Russian tech company Xsolla sparked intense debate Wednesday when it abruptly made 147 employees redundant using an algorithm appraisal system. Founder Alexander Agapitov added fuel to the fire by an aggressive email informing staff of his decision, while posting on Facebook that they should “get the fuck outta here”.
- It’s not how redundancies usually happen. But 147 of online gaming payments company Xsolla’s approximately 500 employees received a colorful email Wednesday morning from Agapitov informing them they were being cut loose because a “big data team” had assessed them as “non-involved and unproductive”. Agapitov said an AI system (of which staff were unaware) had determined the 147 people to be culled were contributing less to internal company platforms and meetings, spending less time on their gmail accounts — and were abusing a remote working system.
- Agapitov’s email was quickly leaked, prompting hundreds of posts on social media and a wave of news coverage. In an attempt to explain himself and calm the media storm, Agapitov called a press conference — but to little avail. Some commentators suggested Xsolla’s reputation was irreversibly damaged, others that it would find it difficult to ever again attract quality staff. That evening Agapitov posted that he was urgently seeking a PR manager, and then followed up with another Facebook post a few minutes later, doubling down on his original position. It said: “Knuckle the fuck down, or get the fuck outta here”.

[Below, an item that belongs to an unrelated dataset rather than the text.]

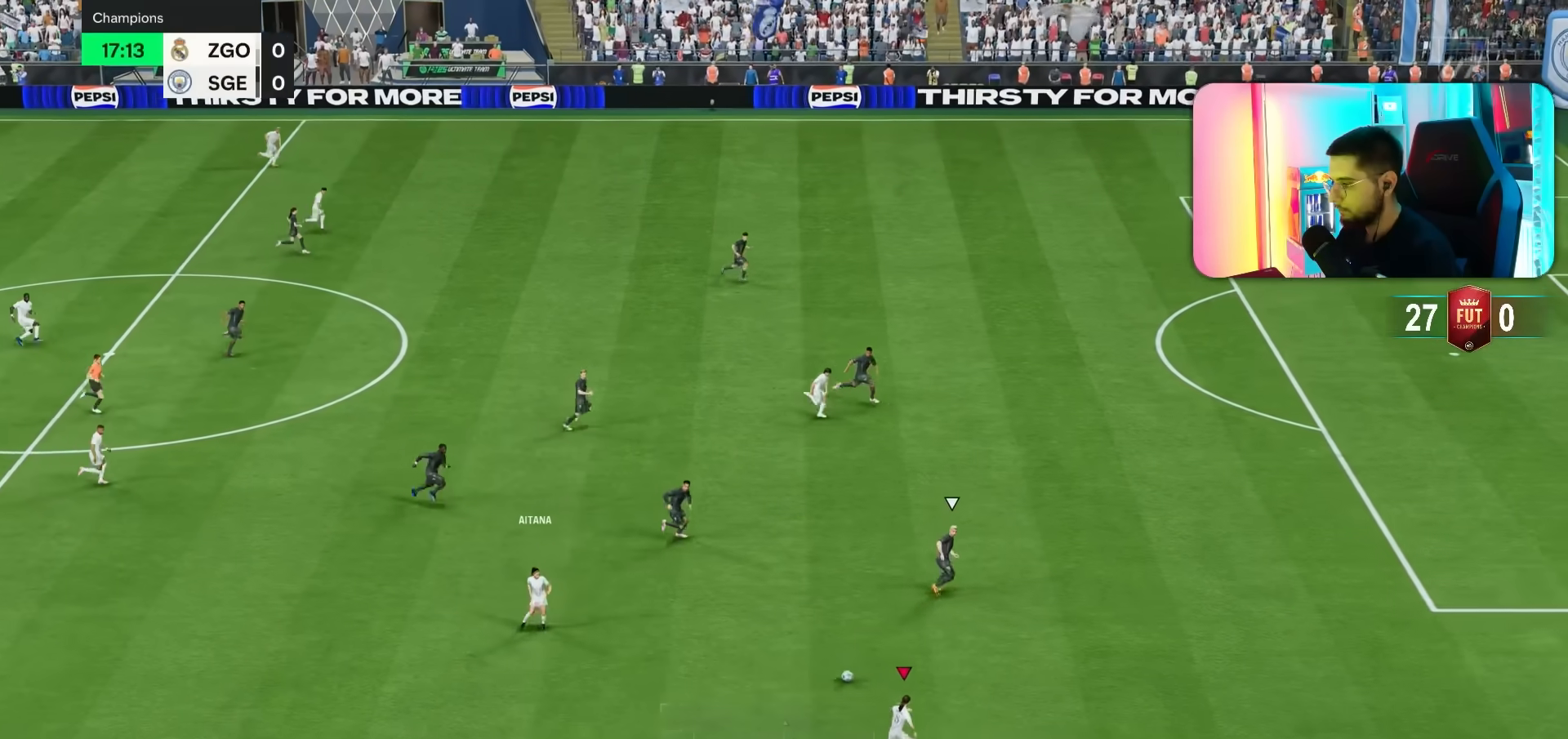
{"dt_ms": 500, "buttons": ["R1"], "left_stick": "right", "right_stick": "center", "events": [[33, "left_stick", "right"]]}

- Despite this week’s upheavals, Xsolla is one of the major success stories of the Russian tech industry. Providing an in-game payments service for online gamers, it was founded 15 years ago by Agapitov — himself a keen gamer — in the city of Perm (680 miles east of Moscow). Last year, research by Goldman Sachs and Bank of America suggested Xsolla could be worth as much as $3 billion. It currently has offices in Perm and Los Angeles, as well as a few employees in South Korea (although most of the redundancies this week were in Russia).
- In several interviews Friday, Agapitov made another attempt to explain himself. “Of course, when I allow myself to indulge in such misbehavior it frightens people and they feel vulnerable,” he told independent outlet Meduza. “I understand only too well that emotional intelligence is something with which I struggle.” Agapitov said he decided to reduce Xsolla’s payroll because the company’s growth rate had fallen below his target of an annual 40 percent.
Why the world should care: The tech scene is one of the most dynamic areas of Russia’s economy. But rapid growth and an over-reliance on charismatic CEOs brings reputational risks.